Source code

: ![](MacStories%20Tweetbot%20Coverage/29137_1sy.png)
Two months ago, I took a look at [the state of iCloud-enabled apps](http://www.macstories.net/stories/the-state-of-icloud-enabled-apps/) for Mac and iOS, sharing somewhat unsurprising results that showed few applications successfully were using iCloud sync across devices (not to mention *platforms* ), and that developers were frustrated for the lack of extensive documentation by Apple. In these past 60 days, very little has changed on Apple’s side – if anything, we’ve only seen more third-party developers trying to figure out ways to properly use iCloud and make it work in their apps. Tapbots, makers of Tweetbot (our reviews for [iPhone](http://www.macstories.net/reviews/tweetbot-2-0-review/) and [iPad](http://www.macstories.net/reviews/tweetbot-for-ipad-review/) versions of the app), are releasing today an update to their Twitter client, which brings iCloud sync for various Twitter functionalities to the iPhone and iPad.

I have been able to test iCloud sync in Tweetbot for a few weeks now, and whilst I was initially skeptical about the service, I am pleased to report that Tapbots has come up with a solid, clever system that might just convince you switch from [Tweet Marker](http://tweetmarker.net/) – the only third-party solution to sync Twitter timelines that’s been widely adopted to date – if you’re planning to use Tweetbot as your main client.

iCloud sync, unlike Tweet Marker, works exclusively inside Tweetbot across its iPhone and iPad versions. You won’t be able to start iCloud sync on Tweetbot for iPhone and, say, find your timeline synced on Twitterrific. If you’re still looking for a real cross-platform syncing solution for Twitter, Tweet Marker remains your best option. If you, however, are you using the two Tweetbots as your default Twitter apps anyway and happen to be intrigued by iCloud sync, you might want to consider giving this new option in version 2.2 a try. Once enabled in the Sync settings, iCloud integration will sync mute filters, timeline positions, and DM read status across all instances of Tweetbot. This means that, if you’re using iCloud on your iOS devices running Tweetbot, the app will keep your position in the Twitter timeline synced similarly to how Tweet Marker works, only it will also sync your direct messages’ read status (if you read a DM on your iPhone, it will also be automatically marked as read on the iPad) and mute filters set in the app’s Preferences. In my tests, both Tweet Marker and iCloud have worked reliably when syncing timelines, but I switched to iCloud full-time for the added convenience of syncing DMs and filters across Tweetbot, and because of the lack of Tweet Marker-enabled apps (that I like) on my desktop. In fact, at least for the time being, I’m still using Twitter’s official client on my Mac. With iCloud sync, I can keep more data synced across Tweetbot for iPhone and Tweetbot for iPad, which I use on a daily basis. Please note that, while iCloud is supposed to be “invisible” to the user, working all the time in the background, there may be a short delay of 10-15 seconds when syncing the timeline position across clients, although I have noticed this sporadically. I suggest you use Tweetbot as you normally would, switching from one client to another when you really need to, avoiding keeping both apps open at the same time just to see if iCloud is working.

==

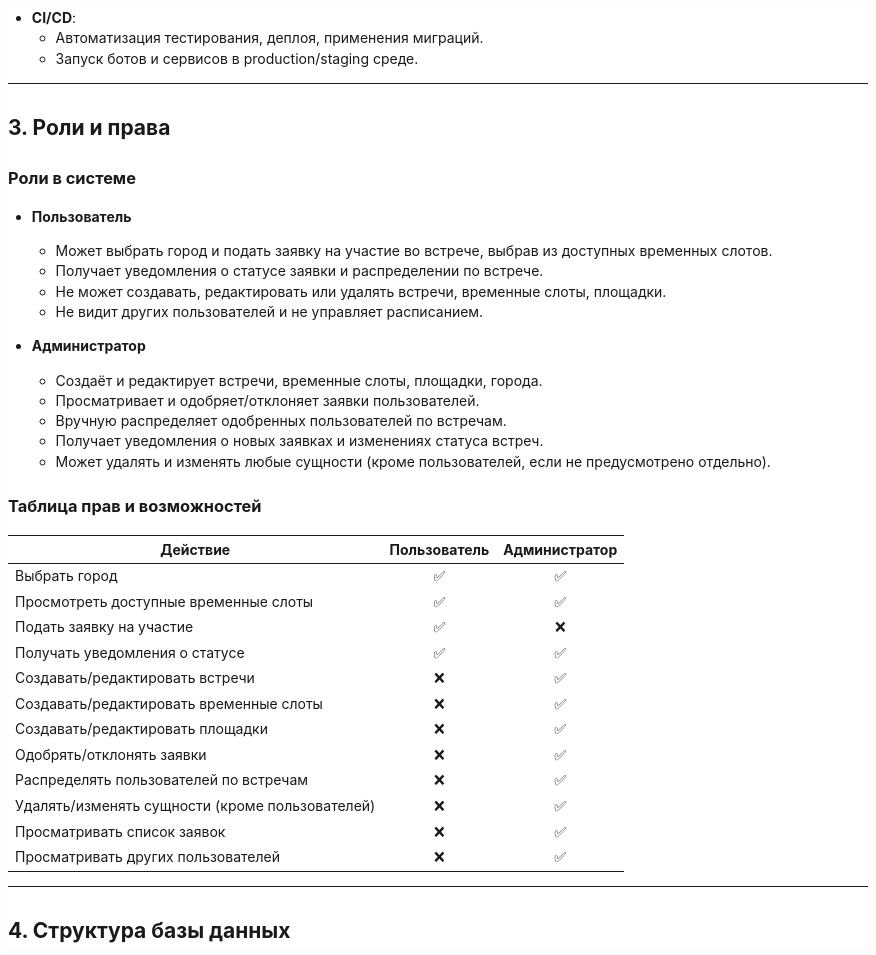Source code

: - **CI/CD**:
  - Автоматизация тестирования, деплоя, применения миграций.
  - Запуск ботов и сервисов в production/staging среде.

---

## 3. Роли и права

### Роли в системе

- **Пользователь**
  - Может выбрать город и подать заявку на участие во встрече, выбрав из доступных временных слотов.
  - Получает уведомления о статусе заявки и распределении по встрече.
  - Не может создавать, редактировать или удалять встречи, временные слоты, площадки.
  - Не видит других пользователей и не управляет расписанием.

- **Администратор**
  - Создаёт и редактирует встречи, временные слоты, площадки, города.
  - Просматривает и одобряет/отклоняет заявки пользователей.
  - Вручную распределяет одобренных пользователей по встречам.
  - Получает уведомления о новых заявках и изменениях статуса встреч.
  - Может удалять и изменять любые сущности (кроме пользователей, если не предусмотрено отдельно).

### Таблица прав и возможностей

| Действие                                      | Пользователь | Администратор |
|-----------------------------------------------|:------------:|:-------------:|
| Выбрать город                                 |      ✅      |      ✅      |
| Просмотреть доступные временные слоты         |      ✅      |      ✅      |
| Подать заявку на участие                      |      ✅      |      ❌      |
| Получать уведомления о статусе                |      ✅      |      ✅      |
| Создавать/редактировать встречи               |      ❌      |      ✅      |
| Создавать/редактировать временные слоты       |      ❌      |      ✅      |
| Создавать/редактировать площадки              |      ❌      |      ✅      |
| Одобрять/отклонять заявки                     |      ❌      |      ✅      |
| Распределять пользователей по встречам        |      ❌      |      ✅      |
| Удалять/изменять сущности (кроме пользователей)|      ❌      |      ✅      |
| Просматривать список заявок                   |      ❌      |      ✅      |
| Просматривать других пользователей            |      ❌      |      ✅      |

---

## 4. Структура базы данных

# Instructions to follow
Output the lines between the one holding "### Роли в системе" and the one holding "- Не видит других", inclusive, reproducing them exactly.

# Task solution
### Роли в системе

- **Пользователь**
  - Может выбрать город и подать заявку на участие во встрече, выбрав из доступных временных слотов.
  - Получает уведомления о статусе заявки и распределении по встрече.
  - Не может создавать, редактировать или удалять встречи, временные слоты, площадки.
  - Не видит других пользователей и не управляет расписанием.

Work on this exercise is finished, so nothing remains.